As Republicans assail the federal bureaucracy, Clinton hearkens to the theme which he adopted early this year, that “the era of big government is over.”

“I’m glad that we proved that the Democratic Party is not the party of big government,” he asserted to fellow party members at a $2.3 million political fund-raising dinner last week in Stamford, Conn.

Such declarations leave the president vulnerable to charges of inconstancy as he readjusts and fine tunes positions. In Milwaukee, Clinton bristled at suggestions that he was undergoing election-year revamping.

Yet Clinton has yet to outline a clear picture of what he would do in a second term.

“This election, like all elections, is about the future,” he said last week as he offered only a vague description of a government that would be smaller but more activist.

One of the president’s top political aides, White House deputy chief of staff Harold Ickes, offered no specifics about Clinton’s priorities for the next four years.

“Basically, it is keeping a strong economy” in part by keeping world trade markets open, Ickes told reporters last week, adding that education would also be important.

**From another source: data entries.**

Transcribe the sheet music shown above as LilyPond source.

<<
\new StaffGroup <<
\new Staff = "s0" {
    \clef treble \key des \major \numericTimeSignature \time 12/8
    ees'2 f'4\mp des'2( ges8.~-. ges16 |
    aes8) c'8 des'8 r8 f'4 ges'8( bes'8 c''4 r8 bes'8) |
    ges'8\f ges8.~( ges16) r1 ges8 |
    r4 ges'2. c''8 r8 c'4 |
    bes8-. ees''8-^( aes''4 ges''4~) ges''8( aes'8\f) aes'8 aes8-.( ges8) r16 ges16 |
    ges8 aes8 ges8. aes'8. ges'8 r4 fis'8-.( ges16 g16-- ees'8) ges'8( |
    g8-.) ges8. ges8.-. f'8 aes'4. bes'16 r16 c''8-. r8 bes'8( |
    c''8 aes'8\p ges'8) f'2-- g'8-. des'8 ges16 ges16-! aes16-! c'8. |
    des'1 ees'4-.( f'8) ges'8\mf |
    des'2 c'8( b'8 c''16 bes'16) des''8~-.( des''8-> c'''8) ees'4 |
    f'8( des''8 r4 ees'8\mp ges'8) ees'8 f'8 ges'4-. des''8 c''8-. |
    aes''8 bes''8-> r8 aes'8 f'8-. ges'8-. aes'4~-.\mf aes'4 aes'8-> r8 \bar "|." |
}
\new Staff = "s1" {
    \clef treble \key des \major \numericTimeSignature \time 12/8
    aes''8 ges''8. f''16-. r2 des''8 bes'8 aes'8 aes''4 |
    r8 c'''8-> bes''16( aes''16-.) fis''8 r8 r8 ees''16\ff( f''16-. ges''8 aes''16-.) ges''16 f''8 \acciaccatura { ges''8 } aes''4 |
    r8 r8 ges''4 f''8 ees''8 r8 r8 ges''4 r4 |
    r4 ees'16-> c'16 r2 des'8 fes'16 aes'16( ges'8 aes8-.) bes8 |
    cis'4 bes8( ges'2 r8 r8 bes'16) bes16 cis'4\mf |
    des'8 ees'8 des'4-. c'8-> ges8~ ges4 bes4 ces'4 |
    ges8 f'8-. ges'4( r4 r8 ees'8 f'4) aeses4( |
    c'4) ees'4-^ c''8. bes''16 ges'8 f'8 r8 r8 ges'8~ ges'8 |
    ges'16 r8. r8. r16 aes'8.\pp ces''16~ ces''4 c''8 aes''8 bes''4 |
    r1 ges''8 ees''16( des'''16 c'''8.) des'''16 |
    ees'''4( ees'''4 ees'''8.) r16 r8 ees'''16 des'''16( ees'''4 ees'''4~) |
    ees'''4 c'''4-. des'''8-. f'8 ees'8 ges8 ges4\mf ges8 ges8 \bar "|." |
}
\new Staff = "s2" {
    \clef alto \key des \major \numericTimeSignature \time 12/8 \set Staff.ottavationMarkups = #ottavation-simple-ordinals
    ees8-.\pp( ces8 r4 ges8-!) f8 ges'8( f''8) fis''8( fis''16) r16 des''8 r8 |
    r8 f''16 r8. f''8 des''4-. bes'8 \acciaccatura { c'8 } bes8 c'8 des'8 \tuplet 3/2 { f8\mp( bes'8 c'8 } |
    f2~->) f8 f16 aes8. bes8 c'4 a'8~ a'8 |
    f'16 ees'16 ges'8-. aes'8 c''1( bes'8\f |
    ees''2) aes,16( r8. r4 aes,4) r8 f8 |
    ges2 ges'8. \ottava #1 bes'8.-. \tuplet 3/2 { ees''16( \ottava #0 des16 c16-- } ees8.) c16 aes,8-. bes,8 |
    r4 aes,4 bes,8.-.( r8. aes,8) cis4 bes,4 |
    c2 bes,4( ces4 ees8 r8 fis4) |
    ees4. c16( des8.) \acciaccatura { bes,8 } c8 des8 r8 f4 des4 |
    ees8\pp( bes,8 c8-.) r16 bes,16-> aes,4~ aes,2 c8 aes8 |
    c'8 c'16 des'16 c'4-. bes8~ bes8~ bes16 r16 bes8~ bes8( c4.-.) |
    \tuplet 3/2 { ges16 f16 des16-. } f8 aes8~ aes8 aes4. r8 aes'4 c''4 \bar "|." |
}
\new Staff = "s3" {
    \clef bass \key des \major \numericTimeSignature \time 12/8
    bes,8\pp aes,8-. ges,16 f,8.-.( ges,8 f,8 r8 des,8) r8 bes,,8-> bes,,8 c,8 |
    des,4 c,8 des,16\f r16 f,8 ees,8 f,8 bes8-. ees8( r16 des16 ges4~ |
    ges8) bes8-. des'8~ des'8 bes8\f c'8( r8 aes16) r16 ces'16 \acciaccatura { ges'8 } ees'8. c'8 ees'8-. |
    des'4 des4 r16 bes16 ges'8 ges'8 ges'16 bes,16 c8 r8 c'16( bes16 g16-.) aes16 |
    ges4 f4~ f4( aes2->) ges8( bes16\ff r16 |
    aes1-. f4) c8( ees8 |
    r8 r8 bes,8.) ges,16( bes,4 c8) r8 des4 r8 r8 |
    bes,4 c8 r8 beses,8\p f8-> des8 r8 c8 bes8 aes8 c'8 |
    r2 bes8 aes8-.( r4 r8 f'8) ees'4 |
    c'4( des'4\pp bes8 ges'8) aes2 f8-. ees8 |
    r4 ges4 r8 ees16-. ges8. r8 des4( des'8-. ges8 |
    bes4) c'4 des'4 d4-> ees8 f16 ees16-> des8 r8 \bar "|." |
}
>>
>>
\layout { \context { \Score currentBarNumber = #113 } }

Lacking a bold new vision, Clinton still holds a key advantage in the potent symbols of the office he occupies.

Dole can visit veterans hospitals, as he has, as a reminder that he was severely injured in World War II and Clinton avoided military service.

But Clinton has the constitutional job of commanderin-chief. On Memorial Day, it will be Clinton who lays the wreath at the Tomb of the Unknowns at Arlington National Cemetery.